COVID-19 is an unprecedented pandemic due to a novel coronavirus. More than four million people globally have died as a result, and nearly two hundred million have been reported as infected by now. FVE continuous to actively monitor the situation on COVID-19 and its potential impacts on veterinary medicine. Our goal is to support you with relevant information in this fast-evolving situation. We are in regular contact with WHO, OIE, ECDC, EU and all our sister veterinary associations (FECAVA, EBVS, WVA, AVMA, etc).
COVID & animals – COVID & food
‘Should we be afraid of getting COVID from animals? No, animals have to be afraid to get it from people, not the other way around’.
Over the months, despite massive research, only a few isolated cases of animals have been found infected with COVID. This shows that this is a virus with a clear preference for humans and that the main transmission method is human to human. The role of animals, as we know now, is neglectable.
In animals, only a great number of outbreaks have been seen in mink, which showed a respiratory disease and increased mortality on most affected mink farms. It is likely that Infected workers introduced the SARS-CoV-2 to the minks on the farms. Once introduced, spread occurred between mink, as well as from mink to other animals on the farm such as dogs or cats and back to humans.

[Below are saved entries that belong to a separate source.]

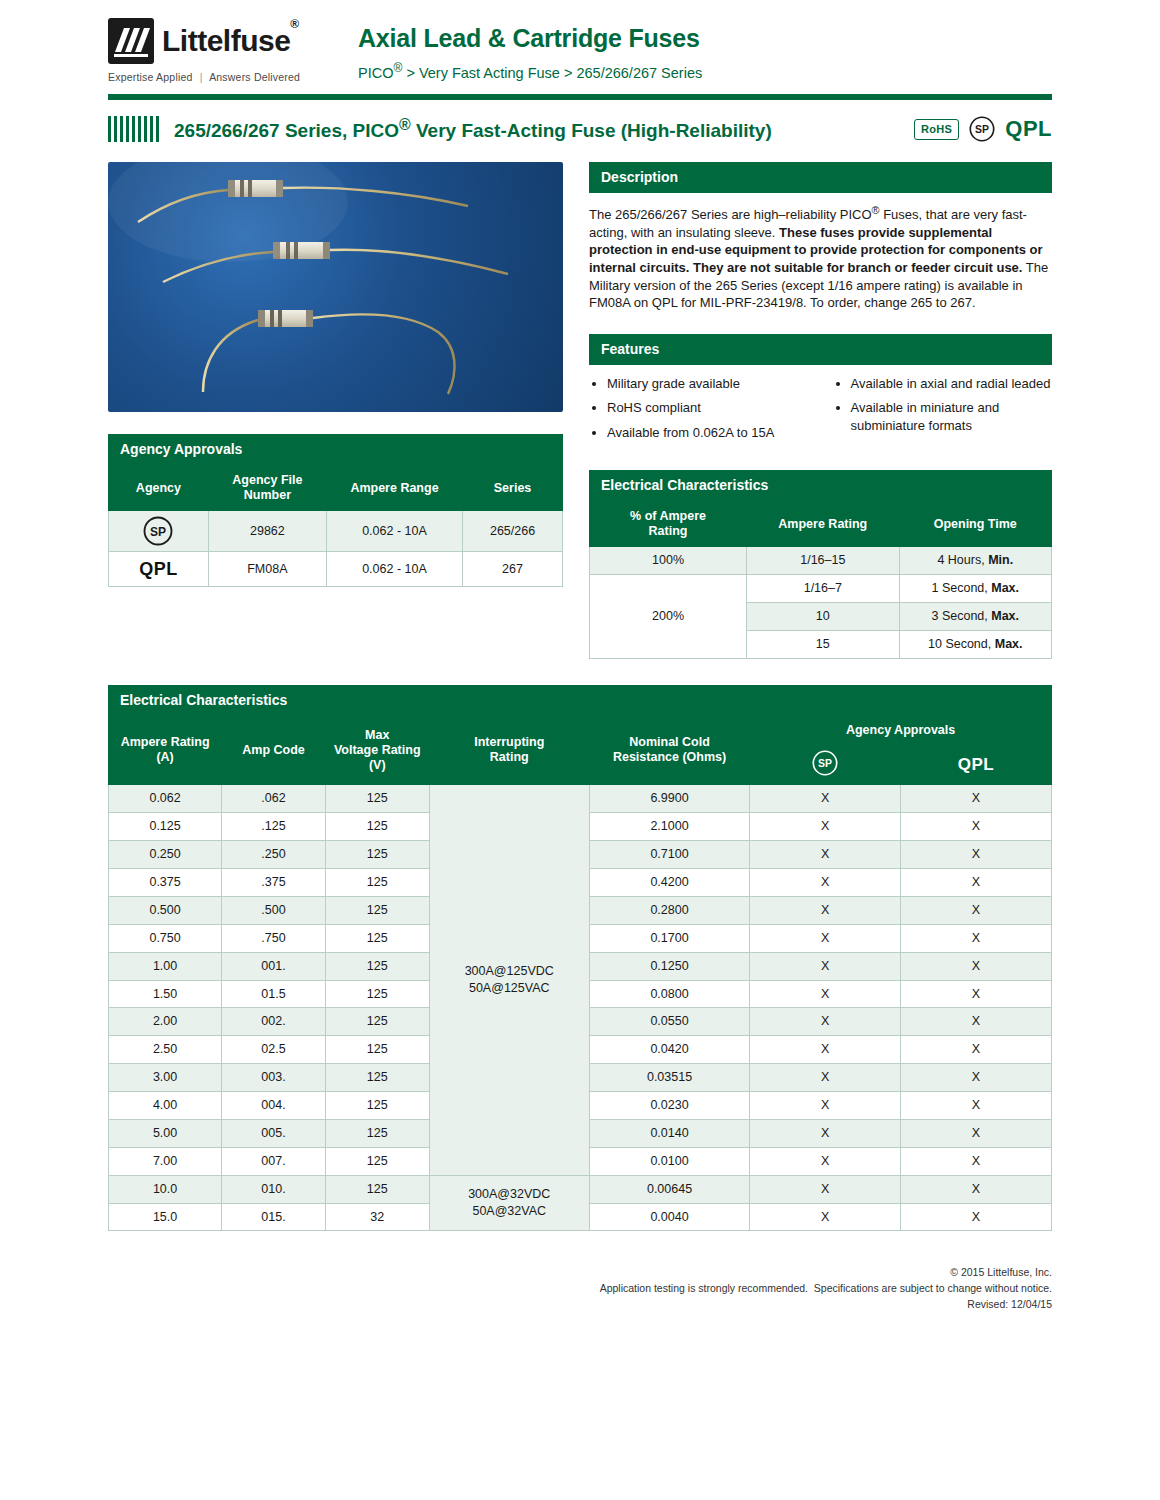Littelfuse®
Expertise Applied | Answers Delivered
Axial Lead & Cartridge Fuses
PICO® > Very Fast Acting Fuse > 265/266/267 Series
265/266/267 Series, PICO® Very Fast-Acting Fuse (High-Reliability)
RoHS SP QPL
Agency Approvals
| Agency | Agency File Number | Ampere Range | Series |
| --- | --- | --- | --- |
| SP | 29862 | 0.062 - 10A | 265/266 |
| QPL | FM08A | 0.062 - 10A | 267 |
Description
The 265/266/267 Series are high–reliability PICO® Fuses, that are very fast-acting, with an insulating sleeve. These fuses provide supplemental protection in end-use equipment to provide protection for components or internal circuits. They are not suitable for branch or feeder circuit use. The Military version of the 265 Series (except 1/16 ampere rating) is available in FM08A on QPL for MIL-PRF-23419/8. To order, change 265 to 267.
Features
Military grade available
RoHS compliant
Available from 0.062A to 15A
Available in axial and radial leaded
Available in miniature and subminiature formats
Electrical Characteristics
| % of Ampere Rating | Ampere Rating | Opening Time |
| --- | --- | --- |
| 100% | 1/16–15 | 4 Hours, Min. |
| 200% | 1/16–7 | 1 Second, Max. |
| 10 | 3 Second, Max. |
| 15 | 10 Second, Max. |
Electrical Characteristics
| Ampere Rating (A) | Amp Code | Max Voltage Rating (V) | Interrupting Rating | Nominal Cold Resistance (Ohms) | Agency Approvals |
| --- | --- | --- | --- | --- | --- |
| SP | QPL |
| 0.062 | .062 | 125 | 300A@125VDC 50A@125VAC | 6.9900 | X | X |
| 0.125 | .125 | 125 | 2.1000 | X | X |
| 0.250 | .250 | 125 | 0.7100 | X | X |
| 0.375 | .375 | 125 | 0.4200 | X | X |
| 0.500 | .500 | 125 | 0.2800 | X | X |
| 0.750 | .750 | 125 | 0.1700 | X | X |
| 1.00 | 001. | 125 | 0.1250 | X | X |
| 1.50 | 01.5 | 125 | 0.0800 | X | X |
| 2.00 | 002. | 125 | 0.0550 | X | X |
| 2.50 | 02.5 | 125 | 0.0420 | X | X |
| 3.00 | 003. | 125 | 0.03515 | X | X |
| 4.00 | 004. | 125 | 0.0230 | X | X |
| 5.00 | 005. | 125 | 0.0140 | X | X |
| 7.00 | 007. | 125 | 0.0100 | X | X |
| 10.0 | 010. | 125 | 300A@32VDC 50A@32VAC | 0.00645 | X | X |
| 15.0 | 015. | 32 | 0.0040 | X | X |
© 2015 Littelfuse, Inc.
Application testing is strongly recommended. Specifications are subject to change without notice.
Revised: 12/04/15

Though preventing human-to-mink transmission is most important, vaccination of mink could be an important way to control mink-to-human transmission in order to avoid the escape of novel SARS-CoV-2 variants. Zoetis developed a SARS-CoV-2 vaccine for animals, that has been used experimentally in mink and recently zoo to address outbreaks and as a preventive measure to protect endangered species.
There is currently no evidence that pets play a significant role in spreading the virus to people, and the risk of pets spreading COVID-19 back to people is very low. There have been no reported cases in which a dog or a cat has been proven to transmit the virus to people, they are supposedly dead-end hosts. At the moment, there is no apparent need for a SARS-CoV-2 vaccine for dogs and cats from a public health standpoint as told by the WSAVA
Nevertheless, pet owners should always maintain good hygiene practices (including handwashing before and after being around or handling animals, their food, or supplies, as well as avoiding kissing them) and under no circumstances should they abandon their pets. If an owner has COVID, close contact with family members, including pets, should be avoided. Good resources on this can be found by Dr. Scott Weese .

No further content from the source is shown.